We resumed this traversing bearing across the NE Face of the 1600-m bump
Alex finished traversing the NW face of that 1600-m bump
The steep descent into the deep saddle NE of Ladner Mtn.
Vlad starting to regain some elevation out of that saddle
Alex leading towards the only steep spot on the N/E Ridges system of Ladner Mtn.
The north face of Ladner Mountain would offer some unclimbed mixed potential
Vlad plodding up
Looking NW down a remote valley with “Lone Bear” on the right
Me plodding up that steep zone
Brano in the middle of that steep zone
Alex gained the flatter, upper stretches of the N/E Ridges system
Looking south towards the BC Cascades giants – Tulameen, Outram etc.

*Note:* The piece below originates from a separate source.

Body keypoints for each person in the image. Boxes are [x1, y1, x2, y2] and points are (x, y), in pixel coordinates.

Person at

Me plodding up the east portion of that N/E Ridge system
Alex plodding up the undulating ridge with Bombtram Mtn. behind
The east face of Ladner Mountain with the summit on the left
A zoomed-in view towards Alpaca Peak with Vicuna Peak poking behind
Me merging onto the north portion of that N/E Ridges system
Vlad with Ibex Peak and Steinbok Peak behind
Finally on the last stretch towards the summit. It had been a long plod…

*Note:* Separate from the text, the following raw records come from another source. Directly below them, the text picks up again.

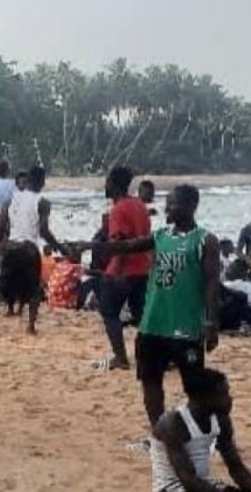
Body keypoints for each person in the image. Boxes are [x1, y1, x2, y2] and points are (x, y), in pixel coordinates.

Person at [88, 183, 219, 427]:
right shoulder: (160, 237)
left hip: (187, 326)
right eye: (167, 203)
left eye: (173, 203)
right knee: (150, 381)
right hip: (152, 324)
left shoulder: (205, 241)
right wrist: (91, 246)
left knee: (194, 385)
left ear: (191, 206)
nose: (167, 208)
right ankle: (159, 433)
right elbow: (127, 246)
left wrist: (211, 323)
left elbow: (212, 284)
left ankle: (200, 434)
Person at [0, 166, 61, 338]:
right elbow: (43, 231)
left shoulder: (10, 200)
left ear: (28, 180)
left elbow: (1, 226)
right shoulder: (43, 202)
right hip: (29, 250)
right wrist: (59, 246)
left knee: (2, 287)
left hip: (11, 247)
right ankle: (31, 326)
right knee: (34, 290)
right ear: (41, 182)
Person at [95, 166, 152, 371]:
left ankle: (120, 357)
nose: (105, 185)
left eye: (108, 182)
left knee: (109, 312)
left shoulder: (117, 210)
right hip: (142, 269)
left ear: (114, 184)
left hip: (122, 270)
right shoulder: (140, 205)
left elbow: (118, 242)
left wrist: (116, 271)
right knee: (142, 316)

Vlad plodding with the Fraser Canyon skyline behind
Partial Summit Panorama from Ladner Mountain. Click to view large size.

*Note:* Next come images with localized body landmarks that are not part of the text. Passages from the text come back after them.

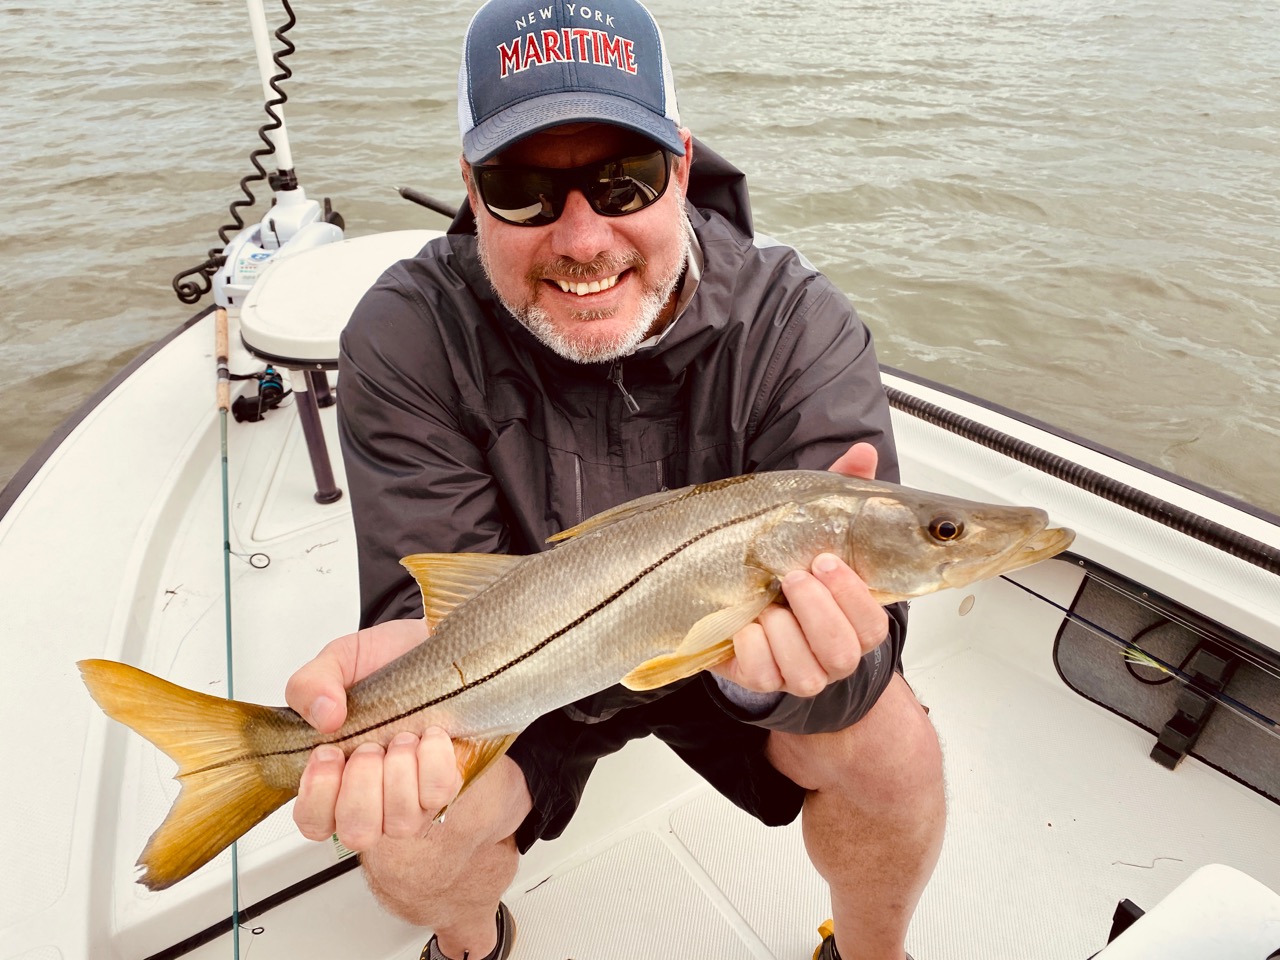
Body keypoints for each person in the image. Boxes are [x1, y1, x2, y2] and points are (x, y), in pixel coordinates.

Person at [284, 0, 944, 957]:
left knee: (894, 745)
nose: (584, 238)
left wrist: (803, 673)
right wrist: (399, 697)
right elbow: (425, 605)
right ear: (470, 191)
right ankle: (472, 942)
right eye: (523, 190)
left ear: (680, 168)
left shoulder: (796, 323)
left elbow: (866, 658)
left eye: (624, 180)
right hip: (521, 676)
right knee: (407, 836)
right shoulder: (406, 335)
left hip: (729, 663)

Yak Peak from an unusual point of view
Needle Peak and Markhor Peak
The north face of Tulameen Mountain
Alex approaching the summit of Ladner Mountain
The NE Face of Spider Peak, another remote and mysterious objective
The west face of Bombtram Mountain in the foreground with Needle Peak behind
Vlad playing his usual sandwich art on the summit
Me on the summit of Ladner Mountain
Our group shot on the summit of Ladner Mountain

Due to the length of this trip, the complicated route-finding and the late start we weren’t doing particularly good on time, so we had to hurry up on the descent to get off the difficult sections before dark. We talked about a few alternative options but in the end decided to retrace the route by following the exact tracks we just made. In no time we descended back to where we ditched gears and another long break later we made a fast plunge back down into that deep saddle. The 150-m re-climb was surely not inspiring, but didn’t take too long. We snowshoed back across the NW and NE Faces of that 1600-m bump and then donned crampons for the steep traverse around 1300 m level. The strap-on crampons did not work too well for Brano but he eventually managed to just tackle this entire traverse on snowshoes. That was an impressive feat considering he’s not really a snowshoeer and did not own the best snowshoes neither. Near the end of this traverse I led a line slightly lower than the one we took to shave off some unnecessary up-and-downs. The rest of the descent was uneventful and we eventually turned on the head-lamps just before entering the first short-cut. We took the snowshoes off at 1050 m and easily plunged back to the parking lot.

Alex starting the descent. It’s going to be a long ass plod back…
One last view of the Anderson River group of spires
Brano glissading a steep but short roll on the east ridge
Me posing at the spot where we ditched gears. The north face cliffs behind
Alex and Vlad just about to plunge down that steep zone
That 150-m re-ascending out of the deep saddle
One of the many big slopes we traversed across
Head-lamps on…
The final short-cut through cut-block

Our round trip time was under 9.5 hours on a reasonably steady pace, which was basically as expected. If I didn’t stupidly leave the phone in the truck in the morning we could have easily finished this ascent without the need of head-lamps. Unfortunately I made another mistake at that carpool location by taking one of Brano’s trekking poles instead of mine, so a day later I had to drive to Vancouver to swap that pole. By now I’ve finished this group of remote and mysterious peaks sandwiched between the lower Coquihalla Highway and Fraser Canyon – Jorgenson, Ogilvie, Squeah, Spider and Ladner. All of them had very little beta on the internet and in fact, four of which were done via exploratory routes with no reference whatsoever.